• What needs to be done
Everything in the listing below from the line containing "7: (914, 203, 0.84)" through the line containing "46: (935, 151, 0.74)" must be repeated exactly; the remaining lines are not wanted.

• Given records

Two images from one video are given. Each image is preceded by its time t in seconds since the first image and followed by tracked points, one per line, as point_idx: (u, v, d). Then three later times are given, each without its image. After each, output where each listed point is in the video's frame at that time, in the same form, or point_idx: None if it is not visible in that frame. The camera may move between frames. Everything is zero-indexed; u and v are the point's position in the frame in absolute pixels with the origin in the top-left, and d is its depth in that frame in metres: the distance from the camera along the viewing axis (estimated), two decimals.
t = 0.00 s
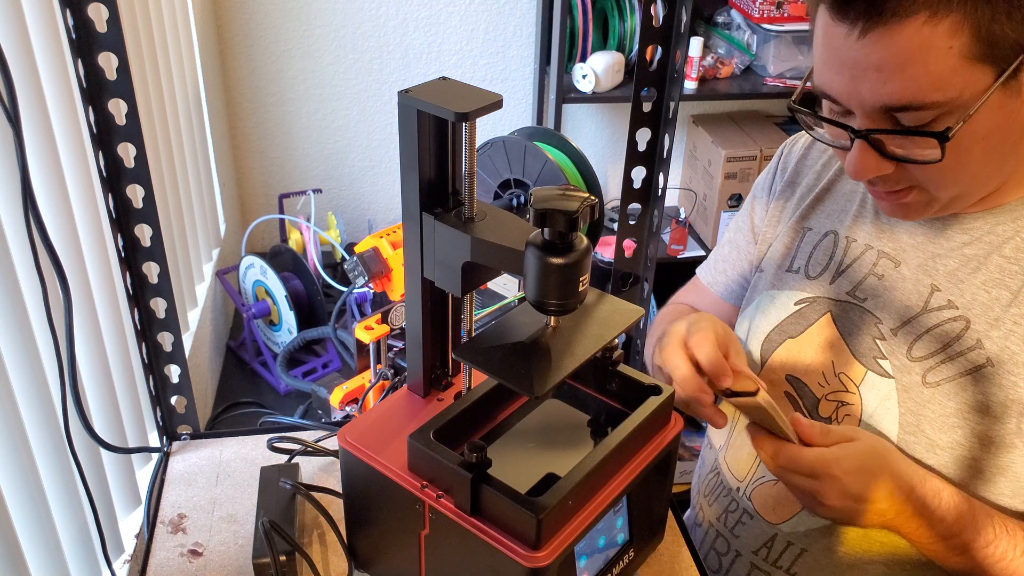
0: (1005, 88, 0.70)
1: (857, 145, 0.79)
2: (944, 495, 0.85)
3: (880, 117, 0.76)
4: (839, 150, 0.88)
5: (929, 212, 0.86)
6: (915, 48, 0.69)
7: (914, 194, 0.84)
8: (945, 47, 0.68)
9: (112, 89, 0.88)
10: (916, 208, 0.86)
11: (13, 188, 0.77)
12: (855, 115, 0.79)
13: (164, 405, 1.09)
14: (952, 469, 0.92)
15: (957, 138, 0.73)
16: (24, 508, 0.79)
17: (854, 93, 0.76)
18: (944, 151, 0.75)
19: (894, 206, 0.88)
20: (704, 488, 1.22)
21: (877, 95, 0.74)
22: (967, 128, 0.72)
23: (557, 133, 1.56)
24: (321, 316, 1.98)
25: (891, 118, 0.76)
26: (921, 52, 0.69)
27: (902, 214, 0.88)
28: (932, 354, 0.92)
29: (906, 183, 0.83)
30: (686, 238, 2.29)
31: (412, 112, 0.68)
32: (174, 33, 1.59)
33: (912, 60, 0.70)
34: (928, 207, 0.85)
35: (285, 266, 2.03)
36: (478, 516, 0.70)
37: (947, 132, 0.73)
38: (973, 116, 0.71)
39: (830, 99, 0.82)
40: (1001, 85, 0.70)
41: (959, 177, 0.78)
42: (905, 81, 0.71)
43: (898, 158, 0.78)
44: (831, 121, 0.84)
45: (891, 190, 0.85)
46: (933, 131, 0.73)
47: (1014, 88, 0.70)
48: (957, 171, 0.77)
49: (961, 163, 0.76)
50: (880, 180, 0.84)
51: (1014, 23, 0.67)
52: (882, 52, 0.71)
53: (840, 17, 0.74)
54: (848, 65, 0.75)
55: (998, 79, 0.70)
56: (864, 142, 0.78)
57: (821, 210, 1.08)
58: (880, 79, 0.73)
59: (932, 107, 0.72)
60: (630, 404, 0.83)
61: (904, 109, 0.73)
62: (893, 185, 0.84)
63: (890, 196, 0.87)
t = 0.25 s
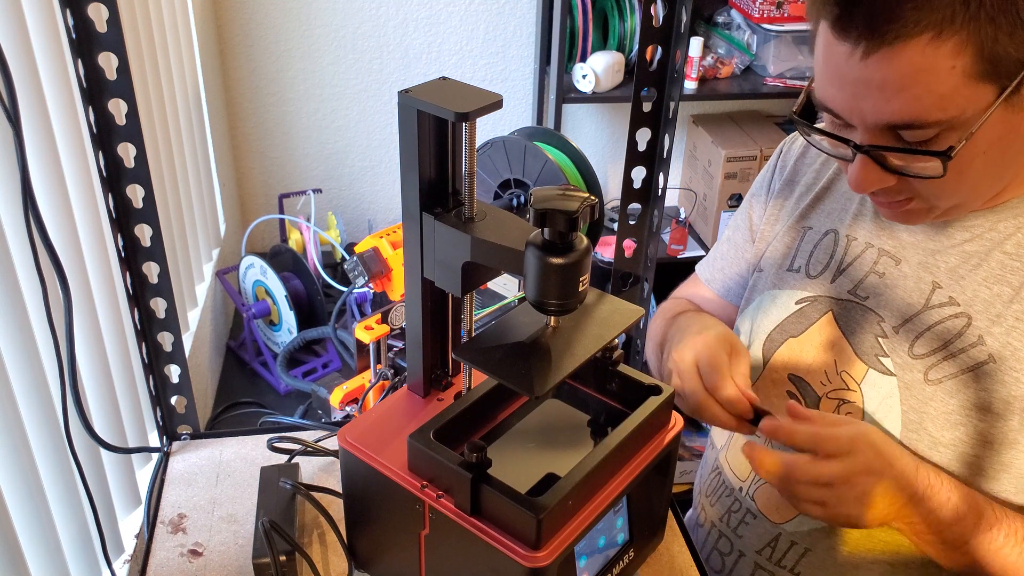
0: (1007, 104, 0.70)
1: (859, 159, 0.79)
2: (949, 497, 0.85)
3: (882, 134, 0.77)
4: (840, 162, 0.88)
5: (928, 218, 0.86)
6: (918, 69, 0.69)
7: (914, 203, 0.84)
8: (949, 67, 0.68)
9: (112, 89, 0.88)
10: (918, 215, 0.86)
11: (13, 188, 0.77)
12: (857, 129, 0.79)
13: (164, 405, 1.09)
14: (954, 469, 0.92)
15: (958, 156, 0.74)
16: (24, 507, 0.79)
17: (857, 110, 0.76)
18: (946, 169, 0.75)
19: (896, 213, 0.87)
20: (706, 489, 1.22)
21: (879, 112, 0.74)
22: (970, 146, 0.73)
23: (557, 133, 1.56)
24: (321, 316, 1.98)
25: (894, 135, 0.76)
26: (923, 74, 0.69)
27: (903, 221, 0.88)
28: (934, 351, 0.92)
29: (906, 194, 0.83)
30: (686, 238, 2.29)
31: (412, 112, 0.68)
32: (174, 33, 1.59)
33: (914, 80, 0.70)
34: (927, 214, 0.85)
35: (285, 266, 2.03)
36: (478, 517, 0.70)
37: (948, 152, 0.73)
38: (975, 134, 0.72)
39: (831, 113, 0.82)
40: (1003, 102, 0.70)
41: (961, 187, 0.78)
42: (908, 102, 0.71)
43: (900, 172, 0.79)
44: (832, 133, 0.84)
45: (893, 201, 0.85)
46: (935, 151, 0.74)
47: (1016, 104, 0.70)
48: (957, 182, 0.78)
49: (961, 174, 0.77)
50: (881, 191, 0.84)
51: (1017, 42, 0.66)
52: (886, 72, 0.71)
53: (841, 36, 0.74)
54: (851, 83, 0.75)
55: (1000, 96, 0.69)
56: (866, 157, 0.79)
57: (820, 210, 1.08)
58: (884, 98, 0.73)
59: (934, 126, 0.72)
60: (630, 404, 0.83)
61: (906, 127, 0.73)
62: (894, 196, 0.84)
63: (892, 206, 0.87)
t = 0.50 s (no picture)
0: (1010, 104, 0.70)
1: (862, 161, 0.79)
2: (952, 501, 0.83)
3: (885, 136, 0.76)
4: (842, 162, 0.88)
5: (932, 219, 0.86)
6: (920, 73, 0.69)
7: (919, 205, 0.83)
8: (951, 70, 0.68)
9: (112, 89, 0.88)
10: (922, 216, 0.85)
11: (13, 188, 0.77)
12: (859, 132, 0.79)
13: (164, 405, 1.09)
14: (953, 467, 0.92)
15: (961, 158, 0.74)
16: (23, 507, 0.79)
17: (860, 113, 0.76)
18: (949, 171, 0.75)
19: (900, 215, 0.87)
20: (707, 490, 1.22)
21: (881, 115, 0.74)
22: (972, 149, 0.73)
23: (557, 133, 1.56)
24: (321, 316, 1.98)
25: (897, 137, 0.76)
26: (926, 78, 0.69)
27: (909, 220, 0.87)
28: (933, 350, 0.92)
29: (910, 196, 0.83)
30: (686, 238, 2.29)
31: (412, 112, 0.68)
32: (174, 33, 1.59)
33: (917, 84, 0.70)
34: (932, 215, 0.85)
35: (285, 266, 2.03)
36: (478, 517, 0.70)
37: (951, 153, 0.73)
38: (977, 135, 0.72)
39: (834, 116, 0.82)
40: (1006, 102, 0.70)
41: (962, 190, 0.78)
42: (911, 105, 0.71)
43: (902, 173, 0.78)
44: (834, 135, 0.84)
45: (897, 202, 0.85)
46: (938, 152, 0.74)
47: (1018, 103, 0.70)
48: (959, 184, 0.78)
49: (964, 177, 0.77)
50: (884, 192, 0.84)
51: (1019, 44, 0.66)
52: (889, 75, 0.71)
53: (844, 39, 0.74)
54: (853, 88, 0.75)
55: (1003, 97, 0.69)
56: (869, 158, 0.78)
57: (821, 210, 1.08)
58: (886, 101, 0.73)
59: (936, 126, 0.72)
60: (630, 404, 0.83)
61: (909, 129, 0.73)
62: (896, 198, 0.84)
63: (896, 208, 0.86)
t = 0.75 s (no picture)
0: (1010, 80, 0.70)
1: (863, 139, 0.79)
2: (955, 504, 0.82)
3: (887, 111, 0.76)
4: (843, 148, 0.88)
5: (934, 208, 0.86)
6: (921, 43, 0.69)
7: (921, 188, 0.83)
8: (953, 40, 0.68)
9: (112, 89, 0.88)
10: (924, 203, 0.85)
11: (13, 189, 0.77)
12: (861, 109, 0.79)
13: (164, 405, 1.09)
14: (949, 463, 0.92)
15: (964, 131, 0.73)
16: (24, 508, 0.79)
17: (862, 89, 0.76)
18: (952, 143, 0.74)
19: (900, 201, 0.87)
20: (705, 489, 1.22)
21: (883, 89, 0.74)
22: (975, 121, 0.72)
23: (557, 133, 1.56)
24: (321, 316, 1.98)
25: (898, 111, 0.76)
26: (928, 48, 0.69)
27: (909, 213, 0.87)
28: (932, 345, 0.92)
29: (913, 178, 0.82)
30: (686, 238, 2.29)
31: (412, 112, 0.68)
32: (174, 33, 1.59)
33: (918, 56, 0.70)
34: (935, 202, 0.84)
35: (285, 266, 2.03)
36: (478, 516, 0.70)
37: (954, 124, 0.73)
38: (979, 108, 0.71)
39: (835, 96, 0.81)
40: (1007, 77, 0.70)
41: (968, 173, 0.78)
42: (912, 78, 0.71)
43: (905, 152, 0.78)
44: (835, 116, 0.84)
45: (899, 186, 0.85)
46: (940, 123, 0.73)
47: (1018, 80, 0.70)
48: (964, 164, 0.77)
49: (968, 156, 0.76)
50: (887, 176, 0.84)
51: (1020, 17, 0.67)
52: (891, 46, 0.71)
53: (845, 13, 0.74)
54: (855, 62, 0.75)
55: (1003, 71, 0.70)
56: (870, 136, 0.78)
57: (820, 209, 1.08)
58: (888, 74, 0.73)
59: (939, 99, 0.72)
60: (630, 404, 0.83)
61: (911, 102, 0.73)
62: (899, 181, 0.83)
63: (897, 193, 0.86)
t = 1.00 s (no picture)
0: (1000, 62, 0.70)
1: (857, 122, 0.79)
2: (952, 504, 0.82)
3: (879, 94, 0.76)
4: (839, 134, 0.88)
5: (927, 197, 0.86)
6: (912, 23, 0.69)
7: (914, 175, 0.83)
8: (943, 19, 0.69)
9: (112, 89, 0.88)
10: (916, 189, 0.85)
11: (13, 188, 0.77)
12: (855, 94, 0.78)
13: (164, 405, 1.09)
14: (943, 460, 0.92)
15: (955, 112, 0.73)
16: (24, 508, 0.79)
17: (854, 72, 0.76)
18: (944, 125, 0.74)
19: (893, 188, 0.87)
20: (704, 489, 1.22)
21: (874, 71, 0.74)
22: (964, 102, 0.73)
23: (557, 133, 1.56)
24: (321, 316, 1.98)
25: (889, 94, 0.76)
26: (918, 28, 0.69)
27: (904, 199, 0.88)
28: (926, 341, 0.92)
29: (907, 164, 0.82)
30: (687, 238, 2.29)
31: (411, 112, 0.68)
32: (174, 33, 1.59)
33: (909, 34, 0.70)
34: (929, 189, 0.84)
35: (285, 266, 2.03)
36: (478, 516, 0.70)
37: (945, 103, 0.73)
38: (970, 88, 0.72)
39: (829, 81, 0.81)
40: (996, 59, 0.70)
41: (960, 157, 0.78)
42: (904, 58, 0.71)
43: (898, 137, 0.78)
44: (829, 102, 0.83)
45: (892, 172, 0.85)
46: (933, 103, 0.73)
47: (1009, 63, 0.71)
48: (956, 151, 0.77)
49: (960, 141, 0.76)
50: (880, 163, 0.84)
51: None
52: (881, 27, 0.71)
53: None
54: (847, 45, 0.75)
55: (993, 52, 0.70)
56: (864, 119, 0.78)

• Written response
7: (914, 203, 0.84)
8: (949, 67, 0.68)
9: (112, 89, 0.88)
10: (918, 215, 0.86)
11: (13, 188, 0.77)
12: (857, 129, 0.79)
13: (164, 405, 1.09)
14: (954, 469, 0.92)
15: (958, 156, 0.74)
16: (24, 507, 0.79)
17: (857, 110, 0.76)
18: (946, 169, 0.75)
19: (896, 213, 0.87)
20: (706, 489, 1.22)
21: (879, 112, 0.74)
22: (970, 146, 0.73)
23: (557, 133, 1.56)
24: (321, 316, 1.98)
25: (894, 135, 0.76)
26: (923, 74, 0.69)
27: (903, 221, 0.88)
28: (934, 351, 0.92)
29: (906, 194, 0.83)
30: (686, 238, 2.29)
31: (412, 112, 0.68)
32: (174, 33, 1.59)
33: (914, 80, 0.70)
34: (927, 214, 0.85)
35: (285, 266, 2.03)
36: (478, 517, 0.70)
37: (948, 152, 0.73)
38: (975, 134, 0.72)
39: (831, 113, 0.82)
40: (1003, 102, 0.70)
41: (961, 187, 0.78)
42: (908, 102, 0.71)
43: (900, 172, 0.79)
44: (832, 133, 0.84)
45: (893, 201, 0.85)
46: (935, 151, 0.74)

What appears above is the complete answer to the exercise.